On July 24, the Knesset passed the “Reasonableness Law” restricting the way activist judges can apply the reasonableness standard, a unique concept introduced by former Chief Justice Aharon Barak to overrule laws he subjectively disagreed with, but not recognized by any Israeli legislation or precedent.

Aharon Barak once told former Justice Minister Ayelet Shaked that he doesn’t mind if the reasonableness standard was cancelled, as he has other tools he can use instead.

Knesset Speaker Amir Ohana said in response to the court’s decision:

“As the head of the legislative and constituent authority (authorized to establish Basic laws), my consistent position, as the position of all the previous Knesset speakers (when they served in office), is that the judiciary does not have the authority to discuss the question of the validity, applicability and content of the fundamental laws.

This is the exclusive authority of the Knesset, in which sit the elected representatives of the entire Israeli public, who will give an account to it and ask for its trust every election.

Therefore, in the absence of any legal authorization, and for the sake of democracy, the court must respect the Knesset’s decisions.”

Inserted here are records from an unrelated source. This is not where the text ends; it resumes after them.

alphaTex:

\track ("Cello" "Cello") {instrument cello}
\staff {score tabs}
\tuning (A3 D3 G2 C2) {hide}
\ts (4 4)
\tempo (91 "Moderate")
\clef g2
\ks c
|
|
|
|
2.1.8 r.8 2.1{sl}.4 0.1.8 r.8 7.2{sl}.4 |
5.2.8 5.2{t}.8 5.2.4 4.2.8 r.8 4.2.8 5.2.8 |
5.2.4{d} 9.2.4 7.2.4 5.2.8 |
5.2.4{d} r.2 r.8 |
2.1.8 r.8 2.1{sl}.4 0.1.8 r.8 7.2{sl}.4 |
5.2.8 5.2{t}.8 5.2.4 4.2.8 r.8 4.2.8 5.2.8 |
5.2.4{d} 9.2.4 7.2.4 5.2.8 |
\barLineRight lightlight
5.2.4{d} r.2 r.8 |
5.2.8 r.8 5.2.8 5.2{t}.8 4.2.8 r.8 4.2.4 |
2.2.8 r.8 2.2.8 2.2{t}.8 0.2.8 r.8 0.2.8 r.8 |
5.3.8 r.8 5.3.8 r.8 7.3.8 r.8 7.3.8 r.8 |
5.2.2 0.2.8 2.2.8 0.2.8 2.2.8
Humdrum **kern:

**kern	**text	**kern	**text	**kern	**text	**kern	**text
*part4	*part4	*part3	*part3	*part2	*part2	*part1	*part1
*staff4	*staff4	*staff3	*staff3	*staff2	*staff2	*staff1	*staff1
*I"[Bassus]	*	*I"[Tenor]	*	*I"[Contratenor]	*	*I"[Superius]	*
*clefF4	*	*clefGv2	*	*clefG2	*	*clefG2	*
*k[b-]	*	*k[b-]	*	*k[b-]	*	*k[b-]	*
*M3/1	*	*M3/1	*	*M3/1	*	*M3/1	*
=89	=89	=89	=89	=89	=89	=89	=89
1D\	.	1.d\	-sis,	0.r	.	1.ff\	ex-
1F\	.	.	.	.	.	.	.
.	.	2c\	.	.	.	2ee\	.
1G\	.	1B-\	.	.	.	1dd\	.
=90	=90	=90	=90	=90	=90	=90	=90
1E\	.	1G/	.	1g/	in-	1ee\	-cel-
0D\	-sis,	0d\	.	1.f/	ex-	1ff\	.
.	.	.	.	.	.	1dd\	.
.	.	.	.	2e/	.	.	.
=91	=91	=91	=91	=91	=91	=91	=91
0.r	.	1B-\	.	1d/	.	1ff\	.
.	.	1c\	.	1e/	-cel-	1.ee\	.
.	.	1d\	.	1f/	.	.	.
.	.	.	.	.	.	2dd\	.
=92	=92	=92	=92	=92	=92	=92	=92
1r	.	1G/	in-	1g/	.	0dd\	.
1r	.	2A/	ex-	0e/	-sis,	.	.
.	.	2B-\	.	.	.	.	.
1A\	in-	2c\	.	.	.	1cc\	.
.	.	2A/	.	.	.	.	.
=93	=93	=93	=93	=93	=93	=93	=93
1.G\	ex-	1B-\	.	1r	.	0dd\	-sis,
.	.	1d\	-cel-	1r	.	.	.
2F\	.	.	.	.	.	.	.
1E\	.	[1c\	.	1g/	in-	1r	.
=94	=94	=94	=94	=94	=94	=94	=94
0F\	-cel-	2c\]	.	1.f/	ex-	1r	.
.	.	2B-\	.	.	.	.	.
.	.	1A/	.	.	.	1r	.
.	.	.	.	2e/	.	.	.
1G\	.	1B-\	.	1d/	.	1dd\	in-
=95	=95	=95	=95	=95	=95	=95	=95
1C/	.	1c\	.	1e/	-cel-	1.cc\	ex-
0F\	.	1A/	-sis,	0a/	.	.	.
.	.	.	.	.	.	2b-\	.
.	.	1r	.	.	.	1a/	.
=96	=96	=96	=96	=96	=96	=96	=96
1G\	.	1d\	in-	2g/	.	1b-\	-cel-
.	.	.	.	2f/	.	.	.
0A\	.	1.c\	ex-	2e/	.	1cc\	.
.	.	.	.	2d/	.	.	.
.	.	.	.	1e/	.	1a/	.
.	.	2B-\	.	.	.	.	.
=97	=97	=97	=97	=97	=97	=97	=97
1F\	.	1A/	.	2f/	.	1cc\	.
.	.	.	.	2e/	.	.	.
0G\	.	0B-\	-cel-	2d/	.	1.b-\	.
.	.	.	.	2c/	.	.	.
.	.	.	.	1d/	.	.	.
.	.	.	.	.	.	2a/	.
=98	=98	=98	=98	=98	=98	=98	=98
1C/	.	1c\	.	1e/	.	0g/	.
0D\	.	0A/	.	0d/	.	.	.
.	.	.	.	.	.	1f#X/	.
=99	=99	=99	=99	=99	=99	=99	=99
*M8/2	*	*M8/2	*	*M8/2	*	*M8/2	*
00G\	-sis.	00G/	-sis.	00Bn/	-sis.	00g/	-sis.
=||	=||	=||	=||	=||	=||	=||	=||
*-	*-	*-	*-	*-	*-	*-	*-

The heads of the coalition parties also released a statement in response:

“The court does not have the authority to cancel basic laws and does not have the authority to determine that the basic law will enter into force at a later date. Nor does any court have the authority to cancel the results of the elections and allow the removal of a prime minister, which cancels democracy from its foundation.

Such a decision drops the common ground between the authorities that was agreed upon over the years and stands in contradiction to the explicit statement of former President Aharon Barak: “The Knesset may determine in a basic law that there is no constitutional judicial review, and the court will not be able to overturn this determination. If a court rejects a law on the grounds that it is unconstitutional, the Knesset can prevail over this rejection by turning the rejected law into a fundamental law.’

The public in Israel is currently required to calm down, talk and agree. At a time like this, responsibility and restraint are required on the part of all authorities.”